By Mark Michael
The Loughborough Foundry, Britain’s last remaining large bell foundry, is in danger of closing if it fails to raise nearly five million pounds to restore its deteriorating 19th century buildings. The firm, also called John Taylor & Company, dates back to the 14th century, and the current foundry was built in the Leicestershire town of Loughborough in 1859.
The foundry has cast over 25,000 bells, including “Great Paul,” Britain’s largest bell, which hangs in the tower of St. Paul’s Cathedral in London; the carillon bells of Washington National Cathedral and the carillon bells of many American universities, including Yale, Duke, and UC-Berkeley. The foundry is the world’s largest, and since the closing of London’s Whitechapel Foundry two years ago, it is the only establishment in Britain capable of casting, repairing and rehanging large sets of bells.
The foundry continues to use traditional casting methods, including the burying of each bell in a specially dug pit in the earth of the foundry floor, where it cools for several days after casting. All bells are also hand-tuned. However, the firm also uses state-of-the-art digital modelling that allows it to cast identical copies of older bells, including models produced by its former competitors in the trade. The firm employs 31 people, including four apprentices.
The potential closure is especially worrisome to English change-ringers, who continue the national tradition of ringing “changes” of differently pitched bells in mathematical patterns, producing the peals deeply associated with festive occasions. The Taylor Foundry played an important role in the development of change-ringing, pioneering the five-tone standard system of bell tuning in the nineteenth century that prevails universally today.
John Taylor & Company had experienced major financial pressure in the early 2000’s and was taken under administration in 2008 to prevent financial insolvency. In 2016, the Loughborough Bell Foundry Trust was established to safeguard its future, and the trust holds title to the Foundry buildings, which include Britain’s only museum of bellringing and bell casting and a large bell tower that is more widely used for ringing than any other in the country. The company has relied on funding from historic preservation grantors in the past to repair these unique buildings.

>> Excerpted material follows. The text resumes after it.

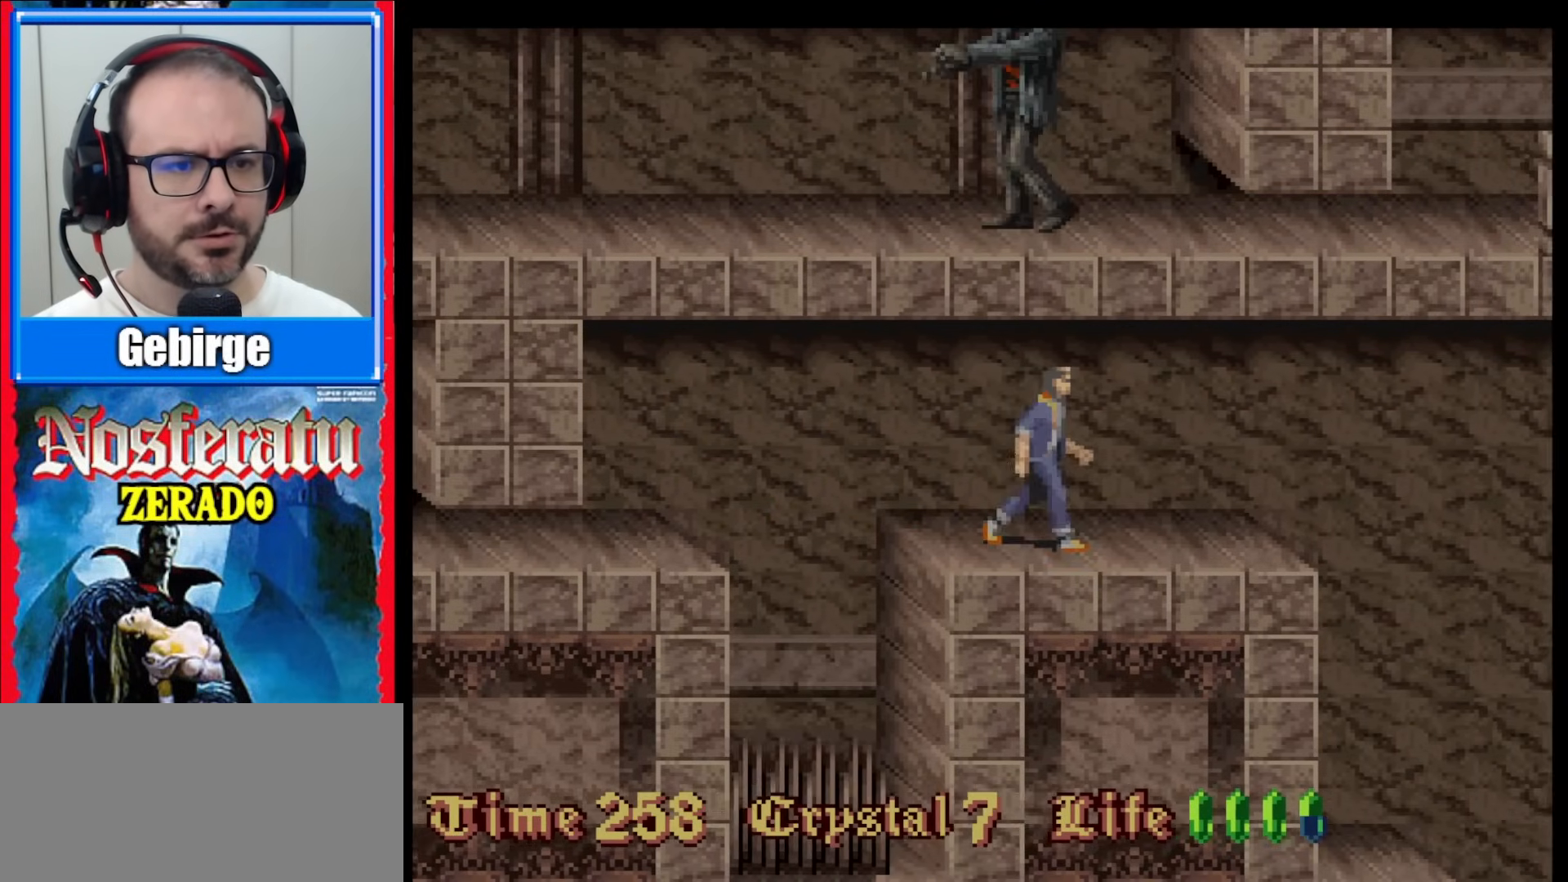
{"buttons": ["DPAD_RIGHT"], "events": []}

The Trust is hoping to secure a 3.7 million pound grant from Britain’s Heritage Lottery Fund, but it must secure donations of a million pounds to qualify. Andrew Wilby, a trustee, told The Church Times, “At least 20 million people in Britain and hundreds of millions worldwide hear a Taylor bell every day, with generations experiencing a ring of Taylor bells to mark significant events such as weddings, funerals, and moments of national importance. Our vision is for Loughborough Bell Foundry to become the global center for the art of bell-making and learning, and to secure the legacy of its bells to make sure future generations on every continent can be brought together by a ‘ring of Taylor bells.’ … We have already lost one bell foundry within the last two years — let’s not lose the last.”